BEGIN RECORDS FOR THIS EXERCISE
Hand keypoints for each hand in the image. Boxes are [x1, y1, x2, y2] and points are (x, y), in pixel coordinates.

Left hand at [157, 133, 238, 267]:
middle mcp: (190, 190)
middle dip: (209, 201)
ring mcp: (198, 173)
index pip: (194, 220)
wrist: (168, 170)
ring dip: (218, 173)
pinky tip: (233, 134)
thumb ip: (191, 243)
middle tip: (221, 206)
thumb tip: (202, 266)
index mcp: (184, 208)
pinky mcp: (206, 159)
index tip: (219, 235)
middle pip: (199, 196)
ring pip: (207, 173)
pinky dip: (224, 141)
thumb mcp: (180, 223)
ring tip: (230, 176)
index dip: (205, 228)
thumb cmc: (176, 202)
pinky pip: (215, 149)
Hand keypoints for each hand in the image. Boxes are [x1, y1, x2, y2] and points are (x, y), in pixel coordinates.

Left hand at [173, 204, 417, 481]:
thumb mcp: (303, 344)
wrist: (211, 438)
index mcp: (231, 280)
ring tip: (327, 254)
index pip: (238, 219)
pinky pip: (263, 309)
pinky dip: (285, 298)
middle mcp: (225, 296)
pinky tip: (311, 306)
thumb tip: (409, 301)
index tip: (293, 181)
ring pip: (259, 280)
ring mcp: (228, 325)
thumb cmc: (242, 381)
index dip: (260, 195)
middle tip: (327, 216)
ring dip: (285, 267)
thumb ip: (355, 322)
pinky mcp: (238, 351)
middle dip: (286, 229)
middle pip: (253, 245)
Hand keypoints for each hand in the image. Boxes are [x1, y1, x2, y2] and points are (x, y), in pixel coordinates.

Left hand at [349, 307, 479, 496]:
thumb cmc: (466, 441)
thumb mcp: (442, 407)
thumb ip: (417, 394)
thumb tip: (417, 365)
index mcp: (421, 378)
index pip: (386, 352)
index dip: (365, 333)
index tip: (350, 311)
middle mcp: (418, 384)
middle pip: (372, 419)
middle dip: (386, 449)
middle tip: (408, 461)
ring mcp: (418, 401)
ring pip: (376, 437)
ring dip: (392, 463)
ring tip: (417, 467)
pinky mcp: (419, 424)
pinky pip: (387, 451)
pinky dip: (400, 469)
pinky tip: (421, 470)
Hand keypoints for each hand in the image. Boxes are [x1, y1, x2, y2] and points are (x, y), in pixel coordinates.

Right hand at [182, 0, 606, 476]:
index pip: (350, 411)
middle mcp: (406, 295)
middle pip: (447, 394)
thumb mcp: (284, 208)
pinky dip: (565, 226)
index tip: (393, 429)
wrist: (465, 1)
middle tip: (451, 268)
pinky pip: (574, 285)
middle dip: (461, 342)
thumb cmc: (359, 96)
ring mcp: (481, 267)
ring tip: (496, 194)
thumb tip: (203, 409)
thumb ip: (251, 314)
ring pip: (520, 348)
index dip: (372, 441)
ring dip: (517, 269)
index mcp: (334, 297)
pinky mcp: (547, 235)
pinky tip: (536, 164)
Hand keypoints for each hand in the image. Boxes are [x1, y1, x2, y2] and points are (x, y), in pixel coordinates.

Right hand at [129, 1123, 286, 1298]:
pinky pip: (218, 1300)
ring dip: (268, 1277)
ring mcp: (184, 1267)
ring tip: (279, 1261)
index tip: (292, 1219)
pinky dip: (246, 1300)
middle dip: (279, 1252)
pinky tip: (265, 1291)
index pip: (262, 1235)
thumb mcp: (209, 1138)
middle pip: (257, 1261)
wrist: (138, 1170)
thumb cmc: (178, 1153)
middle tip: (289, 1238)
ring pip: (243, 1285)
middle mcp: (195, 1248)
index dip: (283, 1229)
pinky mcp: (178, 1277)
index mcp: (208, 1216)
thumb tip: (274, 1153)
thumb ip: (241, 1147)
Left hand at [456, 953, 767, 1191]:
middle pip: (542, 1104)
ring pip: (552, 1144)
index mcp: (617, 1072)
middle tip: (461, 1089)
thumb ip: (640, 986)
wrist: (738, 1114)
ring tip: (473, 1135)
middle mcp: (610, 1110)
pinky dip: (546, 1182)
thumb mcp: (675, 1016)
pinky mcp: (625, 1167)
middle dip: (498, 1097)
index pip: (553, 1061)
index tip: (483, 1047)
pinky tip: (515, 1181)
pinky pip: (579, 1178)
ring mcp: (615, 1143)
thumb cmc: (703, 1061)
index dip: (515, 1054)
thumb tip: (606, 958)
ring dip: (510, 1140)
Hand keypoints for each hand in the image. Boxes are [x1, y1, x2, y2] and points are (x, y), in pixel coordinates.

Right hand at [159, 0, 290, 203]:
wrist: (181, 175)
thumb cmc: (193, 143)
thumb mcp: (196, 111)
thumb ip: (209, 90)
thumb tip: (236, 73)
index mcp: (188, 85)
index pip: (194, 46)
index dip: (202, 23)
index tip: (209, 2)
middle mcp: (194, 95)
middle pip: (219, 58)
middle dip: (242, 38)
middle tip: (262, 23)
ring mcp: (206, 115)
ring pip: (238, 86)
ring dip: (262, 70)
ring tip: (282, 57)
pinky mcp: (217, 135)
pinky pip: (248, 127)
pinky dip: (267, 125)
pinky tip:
END RECORDS FOR THIS EXERCISE
▶ ACTION ITEM
In the entries above, restate word for word the lines between the one holding "middle pip: (257, 1261)" and the one holding "ring pip: (552, 1144)", inclusive, and nothing besides.

▶ RESPONSE TO THIS EXERCISE
middle pip: (257, 1261)
wrist: (138, 1170)
thumb cmc: (178, 1153)
middle tip: (289, 1238)
ring pip: (243, 1285)
middle mcp: (195, 1248)
index dip: (283, 1229)
pinky mcp: (178, 1277)
index mcp: (208, 1216)
thumb tip: (274, 1153)
thumb ip: (241, 1147)
Left hand at [456, 953, 767, 1191]:
middle pip: (542, 1104)
ring pip: (552, 1144)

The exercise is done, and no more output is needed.